» ПРИВЕДЁННЫЙ ОТРЫВОК:
++++

Как-то к Я. Л. обратилась немолодая еврейка. Судьба даровала ей возможность выжить в лагерях. После освобождения она страдала мучительными бессонницами — что называется, сквозные, без «щепоточки» сна неделями; бессонницы ослабевали, погодя опять возвращались.
Ясно, болезнь коренилась в ее прошлом.
Я. Л., истовый поклонник Фрейда, при очередном обращении к нему предложил размотать все до единого узелки прошлого и таким способом расквитаться с ним. Других путей к исцелению не видел.
Женщина очень подробно рассказывала об аресте, допросах, содержании в общей камере, унижениях тюремного быта и дошла до содержания в тюрьме после следствия. То, что она была совершенно не повинна ни в чем, было очевидно, как неповинны были десятки миллионов других.
И она продолжала разматывать клубок прошлого. Ее перевели в одиночку, держали там недели, месяцы. И почти каждую ночь к ней наведывались офицеры госбезопасности — и насиловали, иногда вдвоем-втроем. Ее держали так, в одиночке, четыре месяца.
А надо сказать, она была чрезвычайно хороша и, по словам Я. Л., вовсе не похожа на еврейку. Просто редкостно хороша, даже в немолодые годы и после мытарств, сквозных бессонниц годами.
Как только женщина рассказала об этом во всех подробностях, она внезапно запнулась, посидела в прострации около четверти часа, после резко встала, простилась и ушла.
В ту же ночь она повесилась. Тут Фрейд сыграл гибельную шутку.
Насколько я знаю, это был не какой-то исключительный случай. Обыденная практика, даже не практика, а жизнь советского государства — детища Ленина.
И тем, кто творил это, тогда было 20–25 лет. И ходят они сейчас среди нас… полковники, пенсионеры, редакторы газет, доктора различных общественных наук, и многие теперь — «демократы», и даже в солидных государственных чинах.
Да-а, как зеницу ока берегли партию и ее единство, а еще пуще — авторитет Ленина. И что им были все страдания людей, как и сейчас для лжедемократов — ведь они ведут страну в зажиточное завтра…
Что такое фашизм, социализм, демократия?.. Везде и всегда это — люди.
Как ни крути с политическими системами, а начинка у всех одна и та же: люди.
Калечат людей не системы и не вожди (они ничто без народа), а люди. Это люди топчут ближних, унижают, доводят до смертных болезней. Источник зла — человек, без него все системы — всего лишь неодушевленные символы.

++++

Сохранённые записи:
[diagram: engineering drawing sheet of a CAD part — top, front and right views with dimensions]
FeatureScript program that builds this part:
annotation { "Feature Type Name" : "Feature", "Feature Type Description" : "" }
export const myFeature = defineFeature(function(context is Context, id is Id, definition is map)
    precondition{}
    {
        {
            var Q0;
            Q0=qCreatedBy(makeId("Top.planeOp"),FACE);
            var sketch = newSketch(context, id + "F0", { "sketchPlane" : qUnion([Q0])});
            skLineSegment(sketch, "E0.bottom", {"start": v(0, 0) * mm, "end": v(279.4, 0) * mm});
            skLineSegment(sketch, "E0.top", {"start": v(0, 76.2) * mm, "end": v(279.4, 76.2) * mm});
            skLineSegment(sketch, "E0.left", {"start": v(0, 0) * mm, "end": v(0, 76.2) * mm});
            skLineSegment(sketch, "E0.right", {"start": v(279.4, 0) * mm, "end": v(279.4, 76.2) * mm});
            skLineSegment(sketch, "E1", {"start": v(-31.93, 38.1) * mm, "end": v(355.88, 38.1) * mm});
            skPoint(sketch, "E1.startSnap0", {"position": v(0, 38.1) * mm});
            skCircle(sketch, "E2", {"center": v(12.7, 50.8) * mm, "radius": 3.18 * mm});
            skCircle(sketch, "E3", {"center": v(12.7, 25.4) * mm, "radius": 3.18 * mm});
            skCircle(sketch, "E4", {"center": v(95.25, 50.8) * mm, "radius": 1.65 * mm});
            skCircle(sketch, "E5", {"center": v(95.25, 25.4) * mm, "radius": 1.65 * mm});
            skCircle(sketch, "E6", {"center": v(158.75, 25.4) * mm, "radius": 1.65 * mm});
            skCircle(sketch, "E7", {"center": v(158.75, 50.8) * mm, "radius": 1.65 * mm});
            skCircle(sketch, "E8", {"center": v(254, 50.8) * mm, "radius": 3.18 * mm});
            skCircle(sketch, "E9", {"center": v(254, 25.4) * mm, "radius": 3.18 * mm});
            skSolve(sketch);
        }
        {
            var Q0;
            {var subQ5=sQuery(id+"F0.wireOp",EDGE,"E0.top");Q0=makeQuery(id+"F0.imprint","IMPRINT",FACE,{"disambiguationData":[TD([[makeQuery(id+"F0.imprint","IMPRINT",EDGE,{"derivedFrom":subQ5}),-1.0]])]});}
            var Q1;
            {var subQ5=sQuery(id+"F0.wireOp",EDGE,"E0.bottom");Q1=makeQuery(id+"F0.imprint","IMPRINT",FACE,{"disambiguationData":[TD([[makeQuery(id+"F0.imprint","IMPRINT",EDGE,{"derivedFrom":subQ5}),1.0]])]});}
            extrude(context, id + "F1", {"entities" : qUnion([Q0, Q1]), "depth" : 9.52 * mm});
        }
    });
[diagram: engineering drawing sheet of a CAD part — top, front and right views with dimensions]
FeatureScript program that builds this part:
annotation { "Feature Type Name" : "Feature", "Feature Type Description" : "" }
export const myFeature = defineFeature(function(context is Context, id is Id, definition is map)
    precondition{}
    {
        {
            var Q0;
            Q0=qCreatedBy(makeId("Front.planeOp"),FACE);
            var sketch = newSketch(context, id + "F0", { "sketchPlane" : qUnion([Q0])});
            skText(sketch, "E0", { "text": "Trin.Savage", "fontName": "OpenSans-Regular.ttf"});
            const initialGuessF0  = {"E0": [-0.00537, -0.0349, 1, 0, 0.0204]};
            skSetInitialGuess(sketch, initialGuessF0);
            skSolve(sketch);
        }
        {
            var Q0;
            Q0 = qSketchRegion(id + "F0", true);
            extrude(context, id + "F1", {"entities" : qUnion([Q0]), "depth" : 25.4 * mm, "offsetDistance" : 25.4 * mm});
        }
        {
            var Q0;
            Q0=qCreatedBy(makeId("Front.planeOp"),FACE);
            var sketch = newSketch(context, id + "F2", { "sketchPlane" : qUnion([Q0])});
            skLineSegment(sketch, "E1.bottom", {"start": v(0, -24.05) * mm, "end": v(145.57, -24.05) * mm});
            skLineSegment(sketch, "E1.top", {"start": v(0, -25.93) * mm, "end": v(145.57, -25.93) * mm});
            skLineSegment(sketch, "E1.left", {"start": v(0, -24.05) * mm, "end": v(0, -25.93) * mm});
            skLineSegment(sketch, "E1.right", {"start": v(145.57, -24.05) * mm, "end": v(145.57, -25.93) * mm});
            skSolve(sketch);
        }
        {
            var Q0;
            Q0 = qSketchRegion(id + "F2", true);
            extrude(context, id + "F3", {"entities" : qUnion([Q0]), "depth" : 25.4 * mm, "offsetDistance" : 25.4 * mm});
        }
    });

++++

» УСЛОВИЕ ЗАДАНИЯ:
Продолжите отрывок о бывшей узнице лагерей и об источнике зла. Начните сразу после его последнего предложения.

» ОТВЕТ НА ЗАДАНИЕ:
Система нужна, чтобы ограничить зло, идущее от людей. Есть системы — наоборот, дают простор злу в нас, раскрывают самое низменное, животное, зверское. И в таких системах имеются люди, которые наживаются на горе и бедах. В свою очередь есть системы, где зло в человеке ограничивают самим устройством жизни: подобные системы не дают воли сорному, жестокому, низменному.
Но везде, всегда и всюду источник зла — человек.
Мы болеем, гнием в лагерях, очередях, терпим нужду, хиреем, израненные именно ближними. Не вещи тиранят нас, не природа, а люди, ближние. Лишь человек производит зло.
И какую бы совершенную систему государственного устройства ни создать — она будет покоиться на человеке, а с человеком и приходит зло. Нет ни коммунистов, ни фашистов — есть люди… и зло.
Поэтому мир был, есть и будет только одним: противоборством Добра со Злом.
Добро и Зло.
Единственное, ради чего стоит жить, — Добро и Любовь.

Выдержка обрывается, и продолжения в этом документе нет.